High-speed technologies such as ATM (asynchronous transfer mode), gigabit Ethernet, fast Ethernet, and frame relay support real-time multimedia applications such as video-on-demand, video broadcasting and Internet telephony (Kanellopoulos, 2009). QoS refers to the capability of a networked system (e.g., a distributed multimedia system) to provide scalable service to selected network traffic. Various multimedia applications have different QoS requirements. For example, continuous media types such as audio and video require hard or soft bounds on the end-to-end delay, while discrete media such as text and images do not have any strict delay constrains. Multimedia streaming services impose new QoS requirements on the Internet (Li & Yin, 2007; Kanellopoulos et al., 2008). Multimedia applications use application streaming for sending multimedia data streams. The Real-time Streaming Protocol (RTSP) (Schulzrinne et al., 1998), the Real-time Transport Protocol (RTP) (Schulzrinne et al., 1987) and the Real-time Transport Control Protocol (RTCP) were specifically designed to stream media over networks. The latter two are built on top of UDP. On the Internet, the available network resources provided to a multimedia application are changing dynamically. Network conditions may change due to difference in link speeds or variability in a wireless environment caused by interference and mobility (Kanellopoulos et al., 2006). To provide end-to-end QoS guarantees, an intensive effort is necessary from all subsystems, including end-subsystems, network hardware, and communication protocols of a multimedia system. If multimedia applications are capable of adapting to changing network conditions, then network resources can be used efficiently. Adaptation of multimedia applications can be done at several layers of the network protocol stack (Vandalore et al., 2001). At the physical layer, adaptive power control techniques can be used to alleviate variations in a wireless environment. At the data link layer, error control and adaptive reservation techniques can be used to protect against variation in error and available rate. At the network layer, dynamic re-routing mechanisms can be used to avoid congestion and mitigate variations in a mobile environment. At the transport layer, dynamic re-negotiation of connection parameters can be used for adaptation.

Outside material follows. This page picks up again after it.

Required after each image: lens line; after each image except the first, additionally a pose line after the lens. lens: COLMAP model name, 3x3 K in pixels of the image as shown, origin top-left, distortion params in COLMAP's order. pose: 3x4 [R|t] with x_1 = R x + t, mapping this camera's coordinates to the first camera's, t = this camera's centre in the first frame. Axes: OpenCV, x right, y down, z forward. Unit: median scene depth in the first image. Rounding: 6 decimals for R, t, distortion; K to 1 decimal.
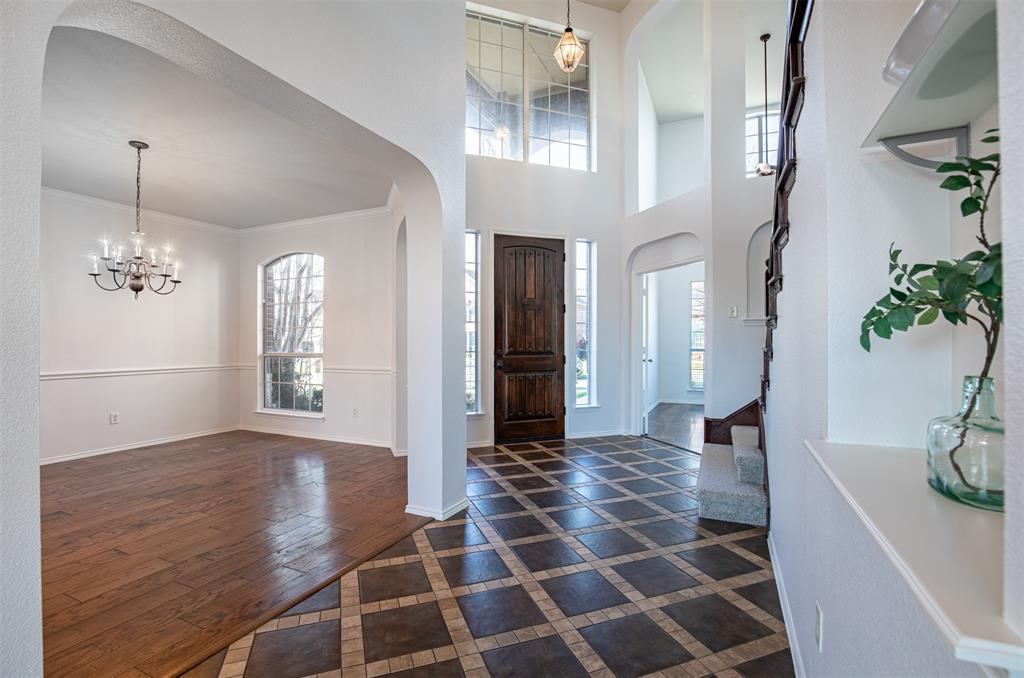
lens RADIAL K [[469.8, 0, 513.4], [0, 469.8, 341.7], [0, 0, 1]] dist [-0.038100, 0.007238]
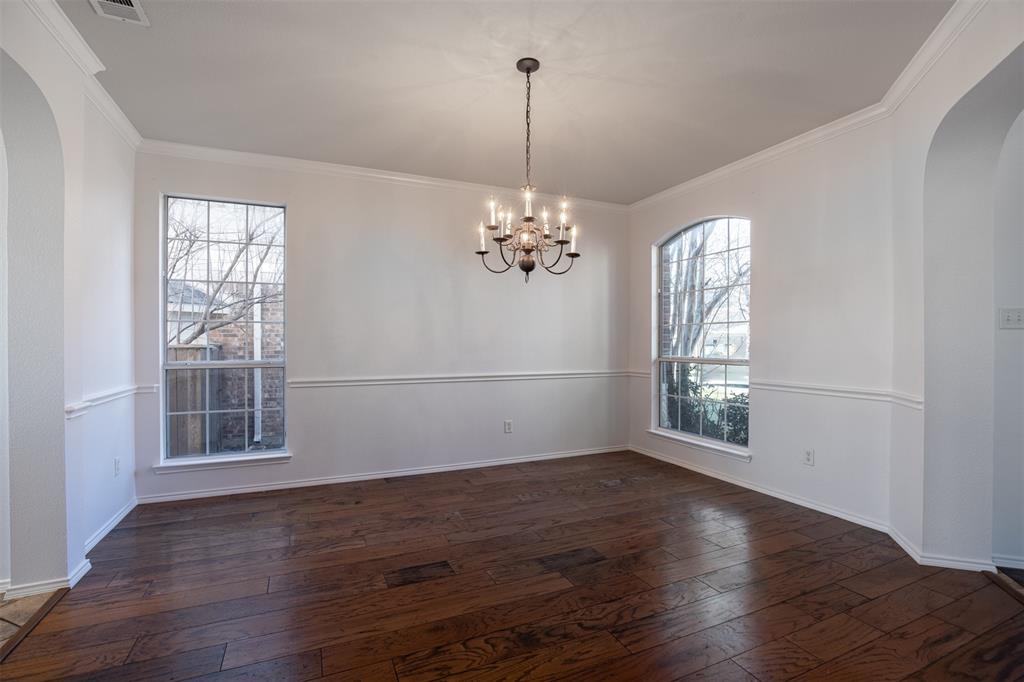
lens RADIAL K [[469.8, 0, 513.4], [0, 469.8, 343.7], [0, 0, 1]] dist [-0.038100, 0.007238]
pose [[0.749955, 0.003587, -0.661479, -0.230969], [-0.002152, 0.999993, 0.002984, -0.000081], [0.661485, -0.000814, 0.749958, 0.286106]]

At the application layer, the multimedia application can adapt to changes in network conditions using several techniques including efficient compression, hierarchical encoding, smoothing of the video information transmitted, rate shaping, error control, and adaptive synchronization (Vandalore et al., 2001). These methods can be classified into reactive and passive according to their approach towards adaptation. In reactive methods, the application modifies its traffic to suit the changes in the network. In passive methods, the application aims to optimize the usage of network resources. Smoothing of stored video and rate shaping are example applications of passive and reactive methods respectively.

This chapter presents techniques for adaptation based on compression methods. In addition, it discusses techniques for achieving adaptation at the application layer including layered encoding, receiver driven multicast, rate shaping, error control viz. forward error correction (FEC) techniques for Internet audio and video, adaptive synchronization, and smoothing.